The Big Bad Wolf
Reviewed: April 2, 2006
By: James Patterson
Publisher: Warner Books
432 pages, $10.99
If you only know about Alex Cross from the movie versions of Kiss the
Girls or Along Came a Spider, in which Morgan Freeman portrayed
the psychologist/detective then the central character of James Patterson’s
nursery rhyme titled series (other titles include Four Blind Mice,
Mary, Mary and London Bridge) may come as a surprise to you.
I enjoyed the Freeman films, but he is no more Alex Cross than Denzel Washington
and Angelina Jolie were really the duo of Lincoln Rhyme and Amelia Sachs in
the film of Jeffery Deaver’s The Bone Collector, which was also a film
I enjoyed.
Cross is an unorthodox detective, somewhat younger than Freeman could play
him, who has recently left the Washington police department for a position
with the FBI. He had envisioned this as a good career move, one which would
enable him to focus more on what he does well and allow him to make a more
secure home for his kids.
Instead he finds himself the target of office politics and jealous agents
who see the recently transferred Cross as a threat to their own career ambitions.
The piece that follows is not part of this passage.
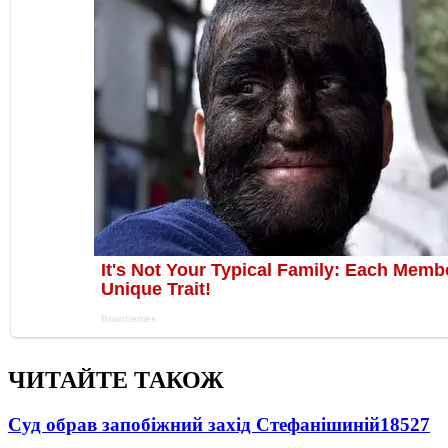
ЧИТАЙТЕ ТАКОЖ
Суд обрав запобіжний захід Стефанішиній
18527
On top of that, it appears that his ex-fiancee (and mother of his son) has
decided to assert her parental rights after a considerable lapse of time,
and Alex finds himself facing a custody hearing in which his ability to deliver
a safe home environment is questioned.
This comes in the middle of a case in which a team of kidnappers is apparently
abducting attractive men and women to order as sex slaves for a list of clients
who place their orders through an internet chatroom. The trail seems to lead
to a mysterious Russian mobster known only as the Wolf, who gets very proactive
when he finds out he’s being sought, and starts killing the FBI agents on
the case. This does not help Alex’s custody case a great deal.
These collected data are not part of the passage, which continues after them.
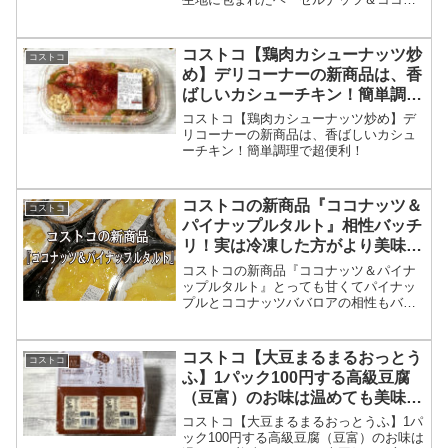
クリームが絶品！
コストコ【鶏肉カシューナッツ炒
コストコ
め】デリコーナーの新商品は、香
ばしいカシューチキン！簡単調理
で超便利！
コストコ【鶏肉カシューナッツ炒め】デ
リコーナーの新商品は、香ばしいカシュ
ーチキン！簡単調理で超便利！
コストコの新商品『ココナッツ＆
コストコ
パイナップルタルト』相性バッチ
リ！実は冷凍した方がより美味し
かった！
コストコの新商品『ココナッツ＆パイナ
ップルタルト』とっても甘くてパイナッ
プルとココナッツババロアの相性もバッ
チリ！タルト好きの我が家には最高のス
イーツです。定番スイーツになることを
切に願います。
コストコ【大豆まるまるおっとう
コストコ
ふ】1パック100円する高級豆腐
（豆富）のお味は温めても美味し
いです。
コストコ【大豆まるまるおっとうふ】1パ
ック100円する高級豆腐（豆富）のお味は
Patterson keeps all these balls in the air very nicely though 117 bite sized
chapters that make for a lot of “I suppose I could read just one more” kind
of reading. This is not deep stuff. There are others working this genre in
much greater depth. In particular, several of the major plot threads are left
as unresolved as a season’s end cliffhanger. However, enough of the narrative
is wrapped up to satisfy. This was an easy book to travel with and it left
me with the feeling that I wouldn’t mind finding out what happens next.